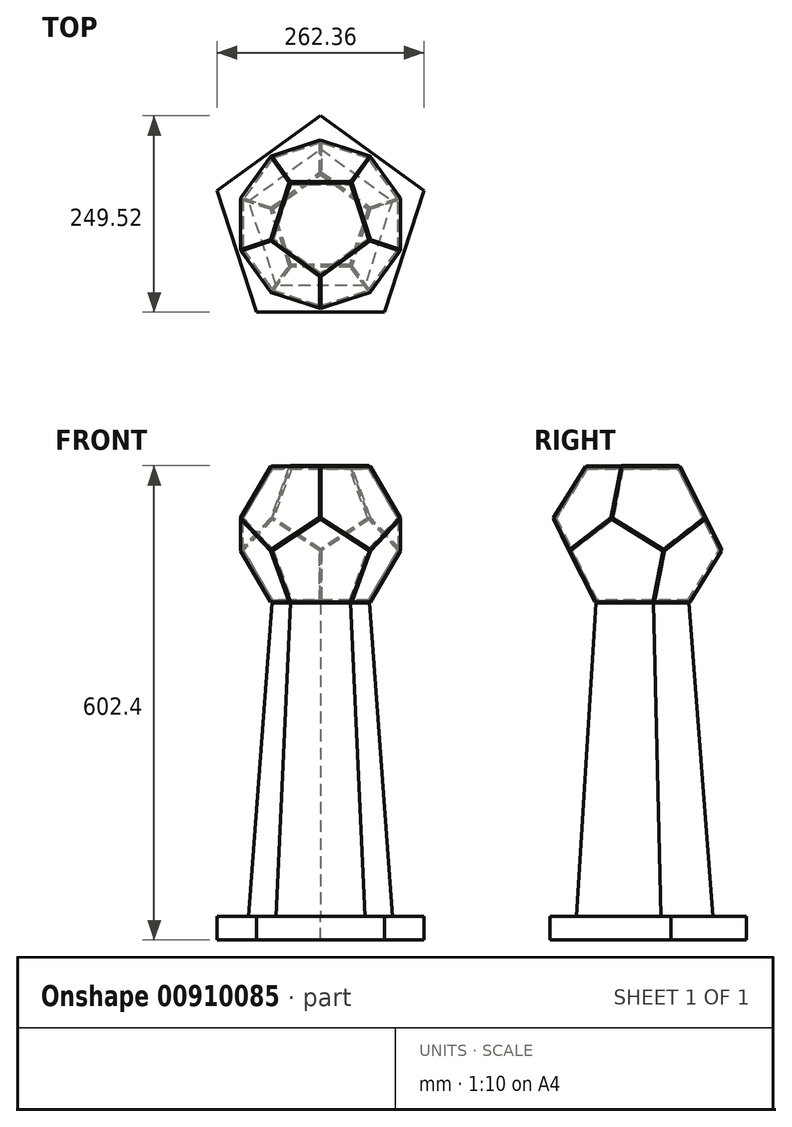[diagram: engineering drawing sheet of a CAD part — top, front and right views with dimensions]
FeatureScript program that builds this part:
annotation { "Feature Type Name" : "Feature", "Feature Type Description" : "" }
export const myFeature = defineFeature(function(context is Context, id is Id, definition is map)
    precondition{}
    {
        {
            var Q0;
            Q0=qCreatedBy(makeId("Top.planeOp"),FACE);
            var sketch = newSketch(context, id + "F0", { "sketchPlane" : qUnion([Q0])});
            skCircle(sketch, "E0.cCircle", {"center": v(0, 0) * mm, "radius": 52.66 * mm, "construction": true});
            skLineSegment(sketch, "E0.0", {"start": v(61.9, 20.12) * mm, "end": v(38.26, -52.66) * mm});
            skLineSegment(sketch, "E0.1", {"start": v(38.26, -52.66) * mm, "end": v(-38.26, -52.66) * mm});
            skLineSegment(sketch, "E0.2", {"start": v(-38.26, -52.66) * mm, "end": v(-61.9, 20.12) * mm});
            skLineSegment(sketch, "E0.3", {"start": v(-61.9, 20.12) * mm, "end": v(0, 65.1) * mm});
            skLineSegment(sketch, "E0.4", {"start": v(0, 65.1) * mm, "end": v(61.9, 20.12) * mm});
            skPoint(sketch, "E0.0.midPoint", {"position": v(50.09, -16.27) * mm});
            skSolve(sketch);
        }
        {
            var Q0;
            Q0=makeQuery(id+"F0.imprint","IMPRINT",FACE,{"disambiguationData":[TD([[makeQuery(id+"F0.imprint","IMPRINT",EDGE,{"derivedFrom":sQuery(id+"F0.wireOp",EDGE,"E0.0")}),-1.0]])]});
            extrude(context, id + "F1", {"entities" : qUnion([Q0]), "oppositeDirection" : true, "depth" : 2 * mm, "offsetDistance" : 25.4 * mm, "hasSecondDirection" : true, "secondDirectionOppositeDirection" : false, "secondDirectionDepth" : 2 * mm});
        }
        {
            var Q0;
            Q0=qCreatedBy(makeId("Front.planeOp"),FACE);
            var sketch = newSketch(context, id + "F2", { "sketchPlane" : qUnion([Q0])});
            skLineSegment(sketch, "E1", {"start": v(0, 0) * mm, "end": v(0, 106.17) * mm, "construction": true});
            skSolve(sketch);
        }
        {
            var Q0;
            Q0=makeQuery(id+"F1.opExtrude","SWEPT_BODY",BODY,{"disambiguationData":[OSD([sQuery(id+"F0.wireOp",EDGE,"E0.0"),sQuery(id+"F0.wireOp",EDGE,"E0.1"),sQuery(id+"F0.wireOp",EDGE,"E0.2"),sQuery(id+"F0.wireOp",EDGE,"E0.3"),sQuery(id+"F0.wireOp",EDGE,"E0.4")])]});
            transform(context, id + "F3", {"entities" : qUnion([Q0]), "transformType" : TransformType.COPY});
        }
        {
            var Q0;
            Q0=makeQuery(id+"F3.opPattern","COPY",BODY,{"derivedFrom":makeQuery(id+"F1.opExtrude","SWEPT_BODY",BODY,{"disambiguationData":[OSD([sQuery(id+"F0.wireOp",EDGE,"E0.0"),sQuery(id+"F0.wireOp",EDGE,"E0.1"),sQuery(id+"F0.wireOp",EDGE,"E0.2"),sQuery(id+"F0.wireOp",EDGE,"E0.3"),sQuery(id+"F0.wireOp",EDGE,"E0.4")])]}),"instanceName":"1"});
            var Q1;
            Q1=sQuery(id+"F0.wireOp",EDGE,"E0.4");
            transform(context, id + "F4", {"entities" : qUnion([Q0]), "transformType" : TransformType.ROTATION, "transformAxis" : qUnion([Q1]), "angle" : 116.51 * degree, "oppositeDirection" : true, "makeCopy" : false});
        }
        {
            var Q0;
            Q0=makeQuery(id+"F3.opPattern","COPY",BODY,{"derivedFrom":makeQuery(id+"F1.opExtrude","SWEPT_BODY",BODY,{"disambiguationData":[OSD([sQuery(id+"F0.wireOp",EDGE,"E0.0"),sQuery(id+"F0.wireOp",EDGE,"E0.1"),sQuery(id+"F0.wireOp",EDGE,"E0.2"),sQuery(id+"F0.wireOp",EDGE,"E0.3"),sQuery(id+"F0.wireOp",EDGE,"E0.4")])]}),"instanceName":"1"});
            var Q1;
            Q1=sQuery(id+"F2.wireOp",EDGE,"E1");
            circularPattern(context, id + "F5", {"entities" : qUnion([Q0]), "axis" : qUnion([Q1]), "angle" : 360 * degree, "instanceCount" : 5, "equalSpace" : true});
        }
        {
            var Q0;
            Q0=makeQuery(id+"F3.opPattern","COPY",FACE,{"derivedFrom":makeQuery(id+"F1.opExtrude","SWEPT_FACE",FACE,{"disambiguationData":[OSD([sQuery(id+"F0.wireOp",EDGE,"E0.1")])]}),"instanceName":"1"});
            var sketch = newSketch(context, id + "F6", { "sketchPlane" : qUnion([Q0])});
            skLineSegment(sketch, "E2", {"start": v(-23.08, 92.64) * mm, "end": v(29.66, 37.2) * mm, "construction": true});
            skSolve(sketch);
        }
        {
            var Q0;
            Q0=makeQuery(id+"F3.opPattern","COPY",BODY,{"derivedFrom":makeQuery(id+"F1.opExtrude","SWEPT_BODY",BODY,{"disambiguationData":[OSD([sQuery(id+"F0.wireOp",EDGE,"E0.0"),sQuery(id+"F0.wireOp",EDGE,"E0.1"),sQuery(id+"F0.wireOp",EDGE,"E0.2"),sQuery(id+"F0.wireOp",EDGE,"E0.3"),sQuery(id+"F0.wireOp",EDGE,"E0.4")])]}),"instanceName":"1"});
            transform(context, id + "F7", {"entities" : qUnion([Q0]), "transformType" : TransformType.COPY});
        }
        {
            var Q0;
            Q0=makeQuery(id+"F7.opPattern","COPY",BODY,{"derivedFrom":makeQuery(id+"F3.opPattern","COPY",BODY,{"derivedFrom":makeQuery(id+"F1.opExtrude","SWEPT_BODY",BODY,{"disambiguationData":[OSD([sQuery(id+"F0.wireOp",EDGE,"E0.0"),sQuery(id+"F0.wireOp",EDGE,"E0.1"),sQuery(id+"F0.wireOp",EDGE,"E0.2"),sQuery(id+"F0.wireOp",EDGE,"E0.3"),sQuery(id+"F0.wireOp",EDGE,"E0.4")])]}),"instanceName":"1"}),"instanceName":"1"});
            var Q1;
            Q1=sQuery(id+"F6.wireOp",EDGE,"E2");
            transform(context, id + "F8", {"entities" : qUnion([Q0]), "transformType" : TransformType.ROTATION, "transformAxis" : qUnion([Q1]), "angle" : 116.51 * degree, "oppositeDirection" : true, "makeCopy" : false});
        }
        {
            var Q0;
            Q0=makeQuery(id+"F7.opPattern","COPY",BODY,{"derivedFrom":makeQuery(id+"F3.opPattern","COPY",BODY,{"derivedFrom":makeQuery(id+"F1.opExtrude","SWEPT_BODY",BODY,{"disambiguationData":[OSD([sQuery(id+"F0.wireOp",EDGE,"E0.0"),sQuery(id+"F0.wireOp",EDGE,"E0.1"),sQuery(id+"F0.wireOp",EDGE,"E0.2"),sQuery(id+"F0.wireOp",EDGE,"E0.3"),sQuery(id+"F0.wireOp",EDGE,"E0.4")])]}),"instanceName":"1"}),"instanceName":"1"});
            var Q1;
            Q1=sQuery(id+"F2.wireOp",EDGE,"E1");
            circularPattern(context, id + "F9", {"entities" : qUnion([Q0]), "axis" : qUnion([Q1]), "angle" : 360 * degree, "instanceCount" : 5, "equalSpace" : true});
        }
        {
            var Q0;
            Q0=makeQuery(id+"F7.opPattern","COPY",FACE,{"derivedFrom":makeQuery(id+"F3.opPattern","COPY",FACE,{"derivedFrom":makeQuery(id+"F1.opExtrude","SWEPT_FACE",FACE,{"disambiguationData":[OSD([sQuery(id+"F0.wireOp",EDGE,"E0.3")])]}),"instanceName":"1"}),"instanceName":"1"});
            var sketch = newSketch(context, id + "F10", { "sketchPlane" : qUnion([Q0])});
            skLineSegment(sketch, "E3", {"start": v(102.83, 78.1) * mm, "end": v(128.69, 6.84) * mm, "construction": true});
            skSolve(sketch);
        }
        {
            var Q0;
            Q0=makeQuery(id+"F9.opPattern","COPY",BODY,{"derivedFrom":makeQuery(id+"F7.opPattern","COPY",BODY,{"derivedFrom":makeQuery(id+"F3.opPattern","COPY",BODY,{"derivedFrom":makeQuery(id+"F1.opExtrude","SWEPT_BODY",BODY,{"disambiguationData":[OSD([sQuery(id+"F0.wireOp",EDGE,"E0.0"),sQuery(id+"F0.wireOp",EDGE,"E0.1"),sQuery(id+"F0.wireOp",EDGE,"E0.2"),sQuery(id+"F0.wireOp",EDGE,"E0.3"),sQuery(id+"F0.wireOp",EDGE,"E0.4")])]}),"instanceName":"1"}),"instanceName":"1"}),"instanceName":"4"});
            transform(context, id + "F11", {"entities" : qUnion([Q0]), "transformType" : TransformType.COPY});
        }
        {
            var Q0;
            Q0=makeQuery(id+"F7.opPattern","COPY",BODY,{"derivedFrom":makeQuery(id+"F3.opPattern","COPY",BODY,{"derivedFrom":makeQuery(id+"F1.opExtrude","SWEPT_BODY",BODY,{"disambiguationData":[OSD([sQuery(id+"F0.wireOp",EDGE,"E0.0"),sQuery(id+"F0.wireOp",EDGE,"E0.1"),sQuery(id+"F0.wireOp",EDGE,"E0.2"),sQuery(id+"F0.wireOp",EDGE,"E0.3"),sQuery(id+"F0.wireOp",EDGE,"E0.4")])]}),"instanceName":"1"}),"instanceName":"1"});
            transform(context, id + "F12", {"entities" : qUnion([Q0]), "transformType" : TransformType.COPY});
        }
        {
            var Q0;
            Q0=makeQuery(id+"F11.opPattern","COPY",BODY,{"derivedFrom":makeQuery(id+"F9.opPattern","COPY",BODY,{"derivedFrom":makeQuery(id+"F7.opPattern","COPY",BODY,{"derivedFrom":makeQuery(id+"F3.opPattern","COPY",BODY,{"derivedFrom":makeQuery(id+"F1.opExtrude","SWEPT_BODY",BODY,{"disambiguationData":[OSD([sQuery(id+"F0.wireOp",EDGE,"E0.0"),sQuery(id+"F0.wireOp",EDGE,"E0.1"),sQuery(id+"F0.wireOp",EDGE,"E0.2"),sQuery(id+"F0.wireOp",EDGE,"E0.3"),sQuery(id+"F0.wireOp",EDGE,"E0.4")])]}),"instanceName":"1"}),"instanceName":"1"}),"instanceName":"4"}),"instanceName":"1"});
            deleteBodies(context, id + "F13", {"entities" : qUnion([Q0])});
        }
        {
            var Q0;
            Q0=makeQuery(id+"F12.opPattern","COPY",BODY,{"derivedFrom":makeQuery(id+"F7.opPattern","COPY",BODY,{"derivedFrom":makeQuery(id+"F3.opPattern","COPY",BODY,{"derivedFrom":makeQuery(id+"F1.opExtrude","SWEPT_BODY",BODY,{"disambiguationData":[OSD([sQuery(id+"F0.wireOp",EDGE,"E0.0"),sQuery(id+"F0.wireOp",EDGE,"E0.1"),sQuery(id+"F0.wireOp",EDGE,"E0.2"),sQuery(id+"F0.wireOp",EDGE,"E0.3"),sQuery(id+"F0.wireOp",EDGE,"E0.4")])]}),"instanceName":"1"}),"instanceName":"1"}),"instanceName":"1"});
            var Q1;
            Q1=sQuery(id+"F10.wireOp",EDGE,"E3");
            transform(context, id + "F14", {"entities" : qUnion([Q0]), "transformType" : TransformType.ROTATION, "transformAxis" : qUnion([Q1]), "angle" : 116.51 * degree, "oppositeDirection" : true, "makeCopy" : false});
        }
        {
            var Q0;
            Q0=makeQuery(id+"F1.opExtrude","CAP_FACE",FACE,{"disambiguationData":[OSD([sQuery(id+"F0.wireOp",EDGE,"E0.0"),sQuery(id+"F0.wireOp",EDGE,"E0.1"),sQuery(id+"F0.wireOp",EDGE,"E0.2"),sQuery(id+"F0.wireOp",EDGE,"E0.3"),sQuery(id+"F0.wireOp",EDGE,"E0.4")])],"isStart":false});
            var sketch = newSketch(context, id + "F15", { "sketchPlane" : qUnion([Q0])});
            skCircle(sketch, "E4.cCircle", {"center": v(0, 0) * mm, "radius": 52.66 * mm, "construction": true});
            skLineSegment(sketch, "E4.0", {"start": v(38.26, 52.66) * mm, "end": v(61.9, -20.12) * mm});
            skLineSegment(sketch, "E4.1", {"start": v(61.9, -20.12) * mm, "end": v(0, -65.1) * mm});
            skLineSegment(sketch, "E4.2", {"start": v(0, -65.1) * mm, "end": v(-61.9, -20.12) * mm});
            skLineSegment(sketch, "E4.3", {"start": v(-61.9, -20.12) * mm, "end": v(-38.26, 52.66) * mm});
            skLineSegment(sketch, "E4.4", {"start": v(-38.26, 52.66) * mm, "end": v(38.26, 52.66) * mm});
            skPoint(sketch, "E4.0.midPoint", {"position": v(50.09, 16.27) * mm});
            skPoint(sketch, "E5.0.midPoint", {"position": v(36.93, 12) * mm});
            skPoint(sketch, "E6.orphan", {"position": v(28.22, 38.83) * mm});
            skPoint(sketch, "E7.orphan", {"position": v(45.65, -14.83) * mm});
            skSolve(sketch);
        }
        {
            var Q0;
            Q0=qCreatedBy(makeId("Top.planeOp"),FACE);
            cPlane(context, id + "F16", {"entities" : qUnion([Q0]), "cplaneType" : CPlaneType.OFFSET, "offset" : 400 * mm, "oppositeDirection" : true, "width" : 150 * mm, "height" : 150 * mm});
        }
        {
            var Q0;
            Q0=qCreatedBy(id+"F16.planeOp",FACE);
            var sketch = newSketch(context, id + "F17", { "sketchPlane" : qUnion([Q0])});
            skCircle(sketch, "E8.cCircle", {"center": v(0, 0) * mm, "radius": 77.57 * mm, "construction": true});
            skLineSegment(sketch, "E8.0", {"start": v(56.36, -77.57) * mm, "end": v(-56.36, -77.57) * mm});
            skLineSegment(sketch, "E8.1", {"start": v(-56.36, -77.57) * mm, "end": v(-91.2, 29.63) * mm});
            skLineSegment(sketch, "E8.2", {"start": v(-91.2, 29.63) * mm, "end": v(0, 95.88) * mm});
            skLineSegment(sketch, "E8.3", {"start": v(0, 95.88) * mm, "end": v(91.2, 29.63) * mm});
            skLineSegment(sketch, "E8.4", {"start": v(91.2, 29.63) * mm, "end": v(56.36, -77.57) * mm});
            skPoint(sketch, "E8.0.midPoint", {"position": v(0, -77.57) * mm});
            skSolve(sketch);
        }
        {
            var Q1;
            Q1=makeQuery(id+"F15.imprint","IMPRINT",FACE,{"disambiguationData":[TD([[makeQuery(id+"F15.imprint","IMPRINT",EDGE,{"derivedFrom":sQuery(id+"F15.wireOp",EDGE,"E4.0")}),1.0]])]});
            var Q2;
            Q2=makeQuery(id+"F17.imprint","IMPRINT",FACE,{"disambiguationData":[TD([[makeQuery(id+"F17.imprint","IMPRINT",EDGE,{"derivedFrom":sQuery(id+"F17.wireOp",EDGE,"E8.0")}),-1.0]])]});
            loft(context, id + "F18", {"operationType" : NewBodyOperationType.ADD, "sheetProfilesArray" : [{ "sheetProfileEntities" : qUnion([Q1]) }, { "sheetProfileEntities" : qUnion([Q2]) }]});
        }
        {
            var Q0;
            Q0=qCreatedBy(id+"F16.planeOp",FACE);
            var sketch = newSketch(context, id + "F19", { "sketchPlane" : qUnion([Q0])});
            skCircle(sketch, "E9.cCircle", {"center": v(0, 0) * mm, "radius": 111.59 * mm, "construction": true});
            skLineSegment(sketch, "E9.0", {"start": v(81.07, -111.59) * mm, "end": v(-81.07, -111.59) * mm});
            skLineSegment(sketch, "E9.1", {"start": v(-81.07, -111.59) * mm, "end": v(-131.18, 42.62) * mm});
            skLineSegment(sketch, "E9.2", {"start": v(-131.18, 42.62) * mm, "end": v(0, 137.93) * mm});
            skLineSegment(sketch, "E9.3", {"start": v(0, 137.93) * mm, "end": v(131.18, 42.62) * mm});
            skLineSegment(sketch, "E9.4", {"start": v(131.18, 42.62) * mm, "end": v(81.07, -111.59) * mm});
            skPoint(sketch, "E9.0.midPoint", {"position": v(0, -111.59) * mm});
            skSolve(sketch);
        }
        {
            var Q0;
            Q0 = qSketchRegion(id + "F19", true);
            extrude(context, id + "F20", {"entities" : qUnion([Q0]), "operationType" : NewBodyOperationType.ADD, "oppositeDirection" : true, "depth" : 30 * mm, "offsetDistance" : 25 * mm});
        }
    });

THE EXERCISE
Select and copy every line of the listing above that contains the string "cCircle", counting only matches with the same uppercase and lowercase letters.

SOLUTION
            skCircle(sketch, "E0.cCircle", {"center": v(0, 0) * mm, "radius": 52.66 * mm, "construction": true});
            skCircle(sketch, "E4.cCircle", {"center": v(0, 0) * mm, "radius": 52.66 * mm, "construction": true});
            skCircle(sketch, "E8.cCircle", {"center": v(0, 0) * mm, "radius": 77.57 * mm, "construction": true});
            skCircle(sketch, "E9.cCircle", {"center": v(0, 0) * mm, "radius": 111.59 * mm, "construction": true});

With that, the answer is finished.